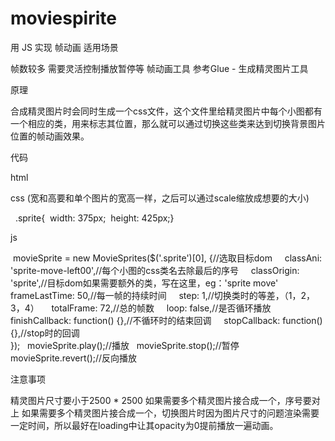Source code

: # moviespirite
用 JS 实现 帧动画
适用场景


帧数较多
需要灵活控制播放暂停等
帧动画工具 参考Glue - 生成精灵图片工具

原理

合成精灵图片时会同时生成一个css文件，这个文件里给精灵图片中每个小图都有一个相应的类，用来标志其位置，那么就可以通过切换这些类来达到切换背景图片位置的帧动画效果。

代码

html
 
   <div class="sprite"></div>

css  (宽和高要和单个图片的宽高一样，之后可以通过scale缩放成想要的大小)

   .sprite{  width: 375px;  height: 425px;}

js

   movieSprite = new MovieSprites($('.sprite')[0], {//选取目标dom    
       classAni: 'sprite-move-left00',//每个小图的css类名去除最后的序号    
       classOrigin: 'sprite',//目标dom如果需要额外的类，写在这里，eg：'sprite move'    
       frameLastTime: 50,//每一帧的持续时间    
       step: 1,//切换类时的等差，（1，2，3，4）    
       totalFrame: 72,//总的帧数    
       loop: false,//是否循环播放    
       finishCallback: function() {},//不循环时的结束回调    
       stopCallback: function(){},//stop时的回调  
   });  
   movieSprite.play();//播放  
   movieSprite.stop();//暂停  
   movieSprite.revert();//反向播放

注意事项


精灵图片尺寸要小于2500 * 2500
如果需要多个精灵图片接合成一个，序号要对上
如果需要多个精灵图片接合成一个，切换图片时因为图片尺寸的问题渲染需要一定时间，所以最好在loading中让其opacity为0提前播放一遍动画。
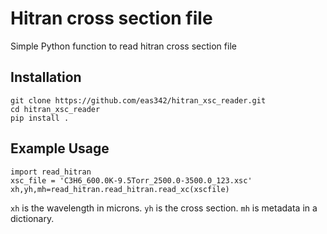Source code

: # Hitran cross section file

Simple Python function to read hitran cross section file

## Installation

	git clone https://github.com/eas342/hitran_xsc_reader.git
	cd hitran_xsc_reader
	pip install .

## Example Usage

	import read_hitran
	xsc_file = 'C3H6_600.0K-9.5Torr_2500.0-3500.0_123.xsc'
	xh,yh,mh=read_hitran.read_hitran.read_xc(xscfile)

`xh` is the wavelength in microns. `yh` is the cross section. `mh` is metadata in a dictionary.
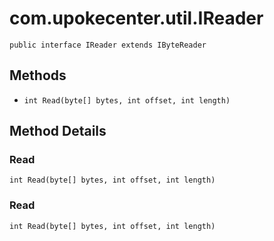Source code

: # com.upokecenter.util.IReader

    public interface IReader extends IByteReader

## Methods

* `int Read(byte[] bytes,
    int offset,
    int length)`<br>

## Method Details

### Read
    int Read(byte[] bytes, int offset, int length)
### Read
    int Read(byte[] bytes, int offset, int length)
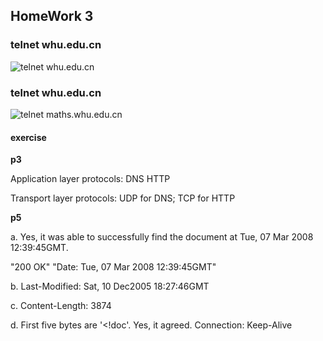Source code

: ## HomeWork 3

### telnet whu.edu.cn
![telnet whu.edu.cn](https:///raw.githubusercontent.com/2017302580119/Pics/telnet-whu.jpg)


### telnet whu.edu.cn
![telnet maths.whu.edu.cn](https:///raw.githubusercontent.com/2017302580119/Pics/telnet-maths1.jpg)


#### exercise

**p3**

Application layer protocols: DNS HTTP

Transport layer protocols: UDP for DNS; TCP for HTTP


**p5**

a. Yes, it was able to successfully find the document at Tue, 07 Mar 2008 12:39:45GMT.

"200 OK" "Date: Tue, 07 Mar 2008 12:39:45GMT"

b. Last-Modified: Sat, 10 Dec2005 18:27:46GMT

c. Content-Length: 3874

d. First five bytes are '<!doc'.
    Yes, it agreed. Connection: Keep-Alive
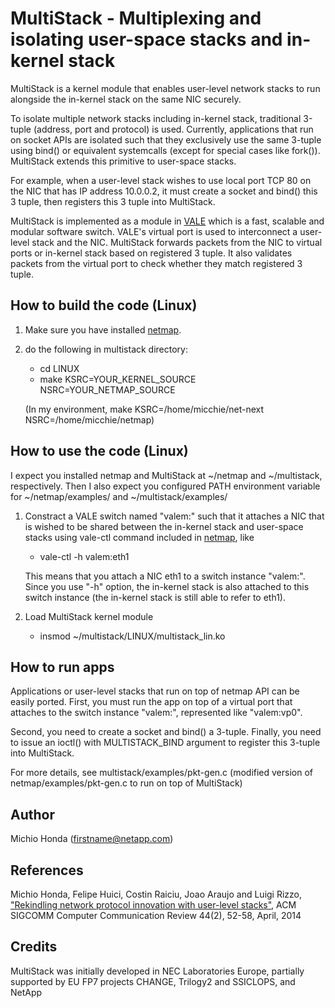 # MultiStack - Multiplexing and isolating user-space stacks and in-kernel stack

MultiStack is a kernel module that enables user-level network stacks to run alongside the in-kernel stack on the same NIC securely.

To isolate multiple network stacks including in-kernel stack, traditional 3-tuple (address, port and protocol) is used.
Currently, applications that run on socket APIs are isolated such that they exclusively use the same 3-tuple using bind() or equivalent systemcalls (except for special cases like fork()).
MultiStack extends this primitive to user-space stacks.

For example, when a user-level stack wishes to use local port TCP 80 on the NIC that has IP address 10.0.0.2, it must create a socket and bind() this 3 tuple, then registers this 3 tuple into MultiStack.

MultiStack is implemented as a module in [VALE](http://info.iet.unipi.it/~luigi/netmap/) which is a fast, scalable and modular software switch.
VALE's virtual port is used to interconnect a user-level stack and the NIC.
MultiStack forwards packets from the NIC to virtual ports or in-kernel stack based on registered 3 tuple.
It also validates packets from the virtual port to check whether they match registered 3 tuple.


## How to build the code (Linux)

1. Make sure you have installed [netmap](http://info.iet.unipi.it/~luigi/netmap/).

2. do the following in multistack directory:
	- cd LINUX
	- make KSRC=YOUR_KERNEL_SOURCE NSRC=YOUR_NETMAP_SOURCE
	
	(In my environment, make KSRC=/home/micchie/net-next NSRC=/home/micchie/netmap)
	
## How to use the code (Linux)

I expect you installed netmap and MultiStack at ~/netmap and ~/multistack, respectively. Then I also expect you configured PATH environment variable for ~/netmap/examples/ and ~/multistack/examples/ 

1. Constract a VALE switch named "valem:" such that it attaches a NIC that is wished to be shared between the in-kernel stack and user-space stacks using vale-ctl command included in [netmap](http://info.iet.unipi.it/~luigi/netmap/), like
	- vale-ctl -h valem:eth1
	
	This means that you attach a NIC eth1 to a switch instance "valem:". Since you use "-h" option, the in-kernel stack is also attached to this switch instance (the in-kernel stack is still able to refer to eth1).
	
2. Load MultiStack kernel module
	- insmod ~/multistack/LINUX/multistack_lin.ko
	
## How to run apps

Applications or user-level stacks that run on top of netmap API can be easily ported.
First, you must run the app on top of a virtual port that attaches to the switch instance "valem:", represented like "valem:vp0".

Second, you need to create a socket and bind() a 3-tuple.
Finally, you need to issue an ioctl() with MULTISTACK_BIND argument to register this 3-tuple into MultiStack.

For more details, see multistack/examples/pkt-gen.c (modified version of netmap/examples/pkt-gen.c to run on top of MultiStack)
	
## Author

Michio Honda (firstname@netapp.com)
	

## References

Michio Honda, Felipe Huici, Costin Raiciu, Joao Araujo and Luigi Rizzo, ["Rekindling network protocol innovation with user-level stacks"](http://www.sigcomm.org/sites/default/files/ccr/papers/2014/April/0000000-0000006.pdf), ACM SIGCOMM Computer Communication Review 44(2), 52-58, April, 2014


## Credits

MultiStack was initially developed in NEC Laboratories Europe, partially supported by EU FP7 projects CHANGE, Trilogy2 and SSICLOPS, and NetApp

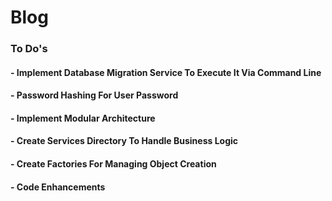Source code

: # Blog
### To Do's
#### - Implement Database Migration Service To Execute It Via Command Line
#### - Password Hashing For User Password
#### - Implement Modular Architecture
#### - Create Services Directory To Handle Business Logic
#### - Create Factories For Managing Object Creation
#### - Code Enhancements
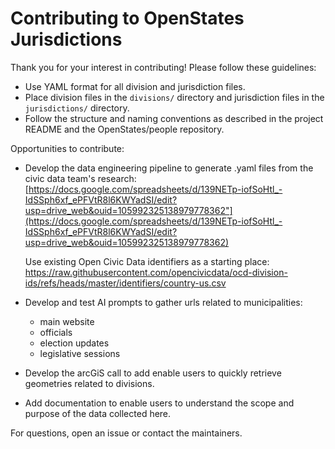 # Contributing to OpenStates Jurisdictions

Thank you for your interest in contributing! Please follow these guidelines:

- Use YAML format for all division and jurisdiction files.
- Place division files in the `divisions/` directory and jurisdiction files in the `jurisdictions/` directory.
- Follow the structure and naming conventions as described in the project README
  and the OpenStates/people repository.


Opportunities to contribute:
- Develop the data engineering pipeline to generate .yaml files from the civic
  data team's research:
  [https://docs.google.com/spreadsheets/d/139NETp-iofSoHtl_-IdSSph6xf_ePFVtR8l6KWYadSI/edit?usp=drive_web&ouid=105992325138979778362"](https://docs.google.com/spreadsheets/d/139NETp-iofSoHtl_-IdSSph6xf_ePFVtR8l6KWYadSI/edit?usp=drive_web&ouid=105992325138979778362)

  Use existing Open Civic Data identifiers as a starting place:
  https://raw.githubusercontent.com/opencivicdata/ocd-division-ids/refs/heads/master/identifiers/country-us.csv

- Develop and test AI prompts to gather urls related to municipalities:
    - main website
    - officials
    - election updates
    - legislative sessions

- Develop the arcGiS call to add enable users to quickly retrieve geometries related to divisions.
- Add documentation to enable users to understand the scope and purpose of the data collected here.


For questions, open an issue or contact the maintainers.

────────────────────

Directions:
Turn everything from the line containing "Second, you need" down to the line containing "and the OpenStates/people repository." into a Markdown table with the columns No. and Line, numbering each non-blank line in order. Skip blank lines and leave the pictures out.

Exercise answer:
| No. | Line |
|---|---|
| 1 | Second, you need to create a socket and bind() a 3-tuple. |
| 2 | Finally, you need to issue an ioctl() with MULTISTACK_BIND argument to register this 3-tuple into MultiStack. |
| 3 | For more details, see multistack/examples/pkt-gen.c (modified version of netmap/examples/pkt-gen.c to run on top of MultiStack) |
| 4 | ## Author |
| 5 | Michio Honda (firstname@netapp.com) |
| 6 | ## References |
| 7 | Michio Honda, Felipe Huici, Costin Raiciu, Joao Araujo and Luigi Rizzo, ["Rekindling network protocol innovation with user-level stacks"](http://www.sigcomm.org/sites/default/files/ccr/papers/2014/April/0000000-0000006.pdf), ACM SIGCOMM Computer Communication Review 44(2), 52-58, April, 2014 |
| 8 | ## Credits |
| 9 | MultiStack was initially developed in NEC Laboratories Europe, partially supported by EU FP7 projects CHANGE, Trilogy2 and SSICLOPS, and NetApp |
| 10 | Source code |
| 11 | : # Blog |
| 12 | ### To Do's |
| 13 | #### - Implement Database Migration Service To Execute It Via Command Line |
| 14 | #### - Password Hashing For User Password |
| 15 | #### - Implement Modular Architecture |
| 16 | #### - Create Services Directory To Handle Business Logic |
| 17 | #### - Create Factories For Managing Object Creation |
| 18 | #### - Code Enhancements |
| 19 |  # Contributing to OpenStates Jurisdictions |
| 20 | Thank you for your interest in contributing! Please follow these guidelines: |
| 21 | - Use YAML format for all division and jurisdiction files. |
| 22 | - Place division files in the `divisions/` directory and jurisdiction files in the `jurisdictions/` directory. |
| 23 | - Follow the structure and naming conventions as described in the project README |
| 24 |   and the OpenStates/people repository. |